I am very respectfully your ob't Serv't,

L. W. Boggs,

Commander-in-chief.[[3]]

In the meantime Major-General Lucas and Brigadier-General Wilson, both of Jackson county, (who had, five years previously, assisted in driving about 1,200 "Mormon" citizens from that county, besides burning 203 houses, and assisted in murdering several, and plundering the rest), raised forces to the amount of several thousand men, and appeared before the city of Far West in battle array.

A few of the militia then paraded in front of the city, which caused the cowardly assailants to come to a halt at about a mile distant, in full view of the town.

A messenger arrived from them and demanded three persons before they massacred the rest and laid the town in ashes. The names of the persons demanded were Adam Lightner, John Clemenson, and his wife. They gave no information who this army were, nor by what authority they came; neither had we at that time any knowledge of the governor's order, nor any of these movements, the mail having been designedly stopped by our enemies for three weeks previously. We had supposed, on their first appearance, that they were friendly troops sent for our protection; but on receiving this alarming information of their wicked intentions, we were much surprised, and sent a messenger with a white flag to inquire of them who they were, and what they wanted of us, and by whose authority they came.

This flag was fired upon by Captain Bogart, the Methodist priest, who afterwards told me the same with his own mouth. After several attempts, however, we got an interview, by which we learned who they were, and that they pretended to have been sent by the governor to exterminate our people.

Upon learning this fact no resistance was offered to their will or wishes. They demanded the arms of the militia, and forcibly took them away. They requested that Mr. Joseph Smith and other leaders of the Church should come into their camp for consultation, giving them a sacred promise of protection and safe return. Accordingly, Messrs. Joseph Smith, Sidney Rigdon, Lyman Wight, George W. Robinson, and myself started in company with Colonel Hinkle to their camp when we were soon abruptly met by General Lucas with several hundred of his soldiers, in a hostile manner, who immediately surrounded us, and set up the most hideous yells that might have been supposed to have proceeded from the mouths of demons, and marched us as prisoners within their lines.

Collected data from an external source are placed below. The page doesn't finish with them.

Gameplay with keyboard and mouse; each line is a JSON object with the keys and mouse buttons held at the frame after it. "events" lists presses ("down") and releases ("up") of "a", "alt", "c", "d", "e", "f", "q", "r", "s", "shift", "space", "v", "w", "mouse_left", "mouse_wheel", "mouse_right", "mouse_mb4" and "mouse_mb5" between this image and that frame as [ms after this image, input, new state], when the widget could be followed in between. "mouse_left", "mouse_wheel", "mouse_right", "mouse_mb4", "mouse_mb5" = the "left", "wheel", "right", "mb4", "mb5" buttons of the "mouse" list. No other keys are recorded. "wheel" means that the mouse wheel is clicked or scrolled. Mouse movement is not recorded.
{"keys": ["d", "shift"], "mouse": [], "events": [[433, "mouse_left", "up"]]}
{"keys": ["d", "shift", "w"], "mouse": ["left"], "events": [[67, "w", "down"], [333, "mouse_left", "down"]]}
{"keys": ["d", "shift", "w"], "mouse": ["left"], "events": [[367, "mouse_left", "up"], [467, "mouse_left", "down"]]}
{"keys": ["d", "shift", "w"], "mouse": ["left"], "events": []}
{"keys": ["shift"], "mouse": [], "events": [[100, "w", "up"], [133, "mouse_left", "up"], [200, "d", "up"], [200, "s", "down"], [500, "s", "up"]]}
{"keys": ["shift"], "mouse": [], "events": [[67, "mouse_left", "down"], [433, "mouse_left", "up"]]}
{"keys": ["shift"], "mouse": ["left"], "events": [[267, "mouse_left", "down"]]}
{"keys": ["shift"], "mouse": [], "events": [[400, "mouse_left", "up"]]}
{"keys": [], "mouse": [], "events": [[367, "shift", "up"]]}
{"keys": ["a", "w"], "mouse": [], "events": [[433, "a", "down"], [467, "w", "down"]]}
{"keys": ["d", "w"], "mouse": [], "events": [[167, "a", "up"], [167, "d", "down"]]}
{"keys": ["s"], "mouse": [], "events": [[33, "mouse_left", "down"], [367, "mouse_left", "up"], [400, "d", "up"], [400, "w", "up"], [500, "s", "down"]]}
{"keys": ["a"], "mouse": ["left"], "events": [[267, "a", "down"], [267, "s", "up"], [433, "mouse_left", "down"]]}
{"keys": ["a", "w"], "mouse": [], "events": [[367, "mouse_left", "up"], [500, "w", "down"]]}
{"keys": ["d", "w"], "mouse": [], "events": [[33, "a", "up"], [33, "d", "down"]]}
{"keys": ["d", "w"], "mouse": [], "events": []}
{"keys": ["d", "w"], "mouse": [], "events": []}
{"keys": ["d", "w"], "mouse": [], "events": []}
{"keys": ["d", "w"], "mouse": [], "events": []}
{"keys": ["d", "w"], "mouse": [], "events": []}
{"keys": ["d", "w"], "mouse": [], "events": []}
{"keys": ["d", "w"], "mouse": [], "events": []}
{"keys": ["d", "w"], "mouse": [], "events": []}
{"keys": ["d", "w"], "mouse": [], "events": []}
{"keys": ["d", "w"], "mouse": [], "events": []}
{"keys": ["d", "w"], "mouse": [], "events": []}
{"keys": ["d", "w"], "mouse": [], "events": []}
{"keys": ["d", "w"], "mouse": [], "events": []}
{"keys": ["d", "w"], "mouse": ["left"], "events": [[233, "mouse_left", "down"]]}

There we were detained for two days and nights, and had to sleep on the ground, in the cold month of November, in the midst of rain and mud, and were continually surrounded with a strong guard, whose mouths were filled with cursing and bitterness, blackguardism and blasphemy—who offered us every abuse and insult in their power, both by night and day; and many individuals of the army cocked their rifles and, taking deadly aim at our heads, swore they would shoot us.

While under these circumstances, our ears were continually shocked with the relation of the horrid deeds they had committed and which they boasted of. They related the circumstance in detail of having, the previous day, disarmed a certain man in his own house, and took him prisoner, and afterwards beat out his brains with his own gun, in presence of their officers. They told of other individuals lying here and there in the brush, whom they had shot down without resistance, and who were lying unburied for the hogs to feed upon.